His eyes were wet, and she thought maybe she really would die right here and now because she’d done this. She’d caused him this pain.
He took her hand and kissed the back of it. “I don’t know. I need some time.”
Time. Right. Time away from her. She was familiar with that refrain. “Maybe I should go stay with Brooke.”
This was where he would protest, and let her stay here where maybe within the next day or so they’d be back in each other’s arms again. But he only gazed at her with red-rimmed eyes and said, “Maybe you should.”
* * *
Ivey and Brooke hadn’t tripped over each other yet, but they had bumped into each other several times over the past week. Hard not to in a nine-hundred-square-foot cottage.
Even so, Brooke wouldn’t hear of any other arrangement.
“This is temporary, because you two will be back together in no time,” Brooke said as they stood hip to hip in what passed as the kitchen.
“Do
n’t be so sure. You might be stuck with me, and rentals don’t come up every day.”
“You’re telling me. I’ve wanted to get out of this place for years. I’ve got enough money saved up and no place to rent. But I’ve got my eye on Mrs. McCreety’s place. She’s ninety. How much longer can she last?”
“Brooke!” Was that what it had come to? Wishing people dead?
Brooke only shrugged. “The thing to do is buy land. One of these days I’ll get my hands on some of it.”
Everybody had to have a dream. Ivey had received part of her dream a few days ago when Lillian phoned with the job offer. She’d start next month, working in the women’s center. One of her proudest achievements, and she wasn’t sure why it didn’t feel like enough.
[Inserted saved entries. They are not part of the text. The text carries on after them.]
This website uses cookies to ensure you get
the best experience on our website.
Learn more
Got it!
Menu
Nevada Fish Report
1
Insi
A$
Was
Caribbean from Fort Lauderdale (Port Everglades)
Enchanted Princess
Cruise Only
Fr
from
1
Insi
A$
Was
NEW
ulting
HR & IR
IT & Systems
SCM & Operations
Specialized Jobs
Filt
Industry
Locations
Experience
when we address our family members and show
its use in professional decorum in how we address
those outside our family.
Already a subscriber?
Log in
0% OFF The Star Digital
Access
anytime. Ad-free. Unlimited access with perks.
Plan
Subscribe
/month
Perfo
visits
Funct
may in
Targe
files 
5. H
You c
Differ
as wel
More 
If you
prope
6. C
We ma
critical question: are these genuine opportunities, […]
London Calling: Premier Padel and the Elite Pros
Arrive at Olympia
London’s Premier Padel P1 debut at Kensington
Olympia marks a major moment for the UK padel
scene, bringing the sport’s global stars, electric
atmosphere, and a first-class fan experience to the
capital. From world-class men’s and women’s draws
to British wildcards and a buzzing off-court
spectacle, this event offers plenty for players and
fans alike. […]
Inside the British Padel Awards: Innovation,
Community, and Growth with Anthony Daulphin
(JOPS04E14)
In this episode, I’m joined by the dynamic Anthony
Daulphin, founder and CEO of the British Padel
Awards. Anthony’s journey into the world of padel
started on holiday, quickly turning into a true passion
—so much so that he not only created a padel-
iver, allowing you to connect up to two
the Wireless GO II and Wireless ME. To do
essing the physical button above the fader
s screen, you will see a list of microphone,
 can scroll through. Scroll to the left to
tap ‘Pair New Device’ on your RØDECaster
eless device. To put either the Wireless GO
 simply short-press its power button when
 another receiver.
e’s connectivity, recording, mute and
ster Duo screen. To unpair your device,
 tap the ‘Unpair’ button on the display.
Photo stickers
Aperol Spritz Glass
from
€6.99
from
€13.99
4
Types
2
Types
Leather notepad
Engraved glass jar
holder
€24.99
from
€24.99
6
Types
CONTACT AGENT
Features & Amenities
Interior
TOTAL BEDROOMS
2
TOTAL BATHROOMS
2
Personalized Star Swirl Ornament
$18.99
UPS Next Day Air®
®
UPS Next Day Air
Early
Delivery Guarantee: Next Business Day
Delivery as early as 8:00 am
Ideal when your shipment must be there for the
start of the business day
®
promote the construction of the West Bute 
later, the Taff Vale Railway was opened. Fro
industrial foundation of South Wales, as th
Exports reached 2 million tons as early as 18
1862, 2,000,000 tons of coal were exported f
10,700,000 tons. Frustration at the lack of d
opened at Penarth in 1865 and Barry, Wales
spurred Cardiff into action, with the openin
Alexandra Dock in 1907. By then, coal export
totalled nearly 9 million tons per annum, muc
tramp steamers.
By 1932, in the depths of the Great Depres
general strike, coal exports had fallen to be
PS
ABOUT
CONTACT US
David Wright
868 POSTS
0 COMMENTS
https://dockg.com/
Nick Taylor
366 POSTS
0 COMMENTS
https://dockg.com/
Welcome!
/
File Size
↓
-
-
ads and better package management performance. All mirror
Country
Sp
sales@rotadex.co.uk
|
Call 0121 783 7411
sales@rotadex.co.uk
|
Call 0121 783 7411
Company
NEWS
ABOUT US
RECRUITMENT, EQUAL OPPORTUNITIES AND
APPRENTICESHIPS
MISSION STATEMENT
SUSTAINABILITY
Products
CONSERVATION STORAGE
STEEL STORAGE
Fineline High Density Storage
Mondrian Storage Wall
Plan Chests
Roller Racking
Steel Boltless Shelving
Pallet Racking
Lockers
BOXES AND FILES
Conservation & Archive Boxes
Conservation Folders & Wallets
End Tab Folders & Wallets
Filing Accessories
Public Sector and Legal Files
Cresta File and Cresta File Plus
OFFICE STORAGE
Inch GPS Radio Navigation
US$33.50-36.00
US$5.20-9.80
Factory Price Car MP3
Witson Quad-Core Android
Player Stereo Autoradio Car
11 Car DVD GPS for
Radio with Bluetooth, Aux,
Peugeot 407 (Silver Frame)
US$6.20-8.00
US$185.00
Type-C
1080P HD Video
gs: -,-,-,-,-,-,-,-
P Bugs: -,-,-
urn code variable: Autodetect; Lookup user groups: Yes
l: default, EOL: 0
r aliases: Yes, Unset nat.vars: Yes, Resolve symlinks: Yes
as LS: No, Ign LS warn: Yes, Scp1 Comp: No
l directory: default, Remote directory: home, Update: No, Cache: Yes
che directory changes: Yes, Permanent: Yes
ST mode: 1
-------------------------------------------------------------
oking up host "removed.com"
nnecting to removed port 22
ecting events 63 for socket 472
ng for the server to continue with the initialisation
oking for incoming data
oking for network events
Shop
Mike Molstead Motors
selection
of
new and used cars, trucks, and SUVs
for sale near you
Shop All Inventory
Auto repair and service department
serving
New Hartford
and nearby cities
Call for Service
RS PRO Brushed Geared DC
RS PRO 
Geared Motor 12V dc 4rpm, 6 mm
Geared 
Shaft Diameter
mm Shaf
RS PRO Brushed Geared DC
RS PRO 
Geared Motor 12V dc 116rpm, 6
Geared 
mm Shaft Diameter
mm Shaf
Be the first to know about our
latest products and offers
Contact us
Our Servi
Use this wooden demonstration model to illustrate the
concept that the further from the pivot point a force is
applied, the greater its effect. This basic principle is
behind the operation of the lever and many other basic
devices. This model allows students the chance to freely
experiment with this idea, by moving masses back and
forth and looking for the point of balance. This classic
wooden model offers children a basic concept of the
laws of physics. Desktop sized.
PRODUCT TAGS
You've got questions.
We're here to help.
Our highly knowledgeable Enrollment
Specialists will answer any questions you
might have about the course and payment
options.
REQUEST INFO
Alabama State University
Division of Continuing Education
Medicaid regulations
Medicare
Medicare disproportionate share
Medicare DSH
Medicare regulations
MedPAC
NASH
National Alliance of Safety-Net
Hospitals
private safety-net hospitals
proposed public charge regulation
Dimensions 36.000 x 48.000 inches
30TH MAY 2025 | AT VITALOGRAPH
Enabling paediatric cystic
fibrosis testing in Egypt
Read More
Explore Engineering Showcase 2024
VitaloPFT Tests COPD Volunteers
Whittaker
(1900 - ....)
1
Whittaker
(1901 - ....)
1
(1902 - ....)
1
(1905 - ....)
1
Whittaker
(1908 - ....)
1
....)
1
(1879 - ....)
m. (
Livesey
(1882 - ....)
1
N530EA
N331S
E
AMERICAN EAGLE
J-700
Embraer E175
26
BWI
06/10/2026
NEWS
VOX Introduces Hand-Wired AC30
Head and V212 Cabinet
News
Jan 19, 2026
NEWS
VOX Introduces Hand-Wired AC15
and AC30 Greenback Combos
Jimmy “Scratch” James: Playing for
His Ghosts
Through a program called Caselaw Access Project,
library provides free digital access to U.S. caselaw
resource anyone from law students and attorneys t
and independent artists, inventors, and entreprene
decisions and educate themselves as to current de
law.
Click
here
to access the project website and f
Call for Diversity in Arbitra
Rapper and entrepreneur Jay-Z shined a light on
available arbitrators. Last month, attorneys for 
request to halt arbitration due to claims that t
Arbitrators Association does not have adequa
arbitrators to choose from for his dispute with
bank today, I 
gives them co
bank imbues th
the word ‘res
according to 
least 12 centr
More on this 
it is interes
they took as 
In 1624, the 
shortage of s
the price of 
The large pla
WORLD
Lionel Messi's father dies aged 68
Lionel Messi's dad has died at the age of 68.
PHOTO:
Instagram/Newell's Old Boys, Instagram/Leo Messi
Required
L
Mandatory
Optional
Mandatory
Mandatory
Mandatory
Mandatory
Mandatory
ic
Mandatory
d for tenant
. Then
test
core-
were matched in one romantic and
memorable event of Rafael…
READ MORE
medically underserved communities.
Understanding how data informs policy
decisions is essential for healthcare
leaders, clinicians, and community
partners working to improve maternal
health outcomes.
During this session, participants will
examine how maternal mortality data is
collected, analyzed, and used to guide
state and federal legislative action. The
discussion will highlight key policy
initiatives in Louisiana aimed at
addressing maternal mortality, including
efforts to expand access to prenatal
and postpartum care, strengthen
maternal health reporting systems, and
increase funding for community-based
Now, the tears—she’d shed enough of those. It had been a week of staying in, feeling sorry for herself, and waiting for a phone call. But she was all done with pathetic and ready at the very least to go to lunch and maybe for a little retail therapy.
Brooke drove, since she had a nice BMW company car and Ivey had still to go car shopping. Brooke cruised down Main Street. For a Saturday in the middle of the day, it wasn’t all that busy. Then again the grape harvest had come and gone, and summer and tourist season were about to close up shop.
“Where to?” Brooke asked. “Anywhere. It’s my treat.”
“Anywhere but Mama’s Diner.” Ivey might run into Jeff there, and she wasn’t ready. She’d need to be ready by next month when she started her job at the hospital, but by then, well, she didn’t know what she would do, but she’d figure something out.
“Let’s try Sweet Southern Buns. It’s brand new and I haven’t tried it yet.”
Ivey didn’t notice the ribbon until they were at the front door to the eatery. But right there, poised prominently on the front door—a beautiful and large pink ribbon. Clearly new and fresh, not an old faded one from the past.
“Oh no,” Ivey breathed, but Brooke pretty much pushed through the front door.
“Don’t worry, I’ll find out what this is all about,” Brooke said, waving to a petite young redhead.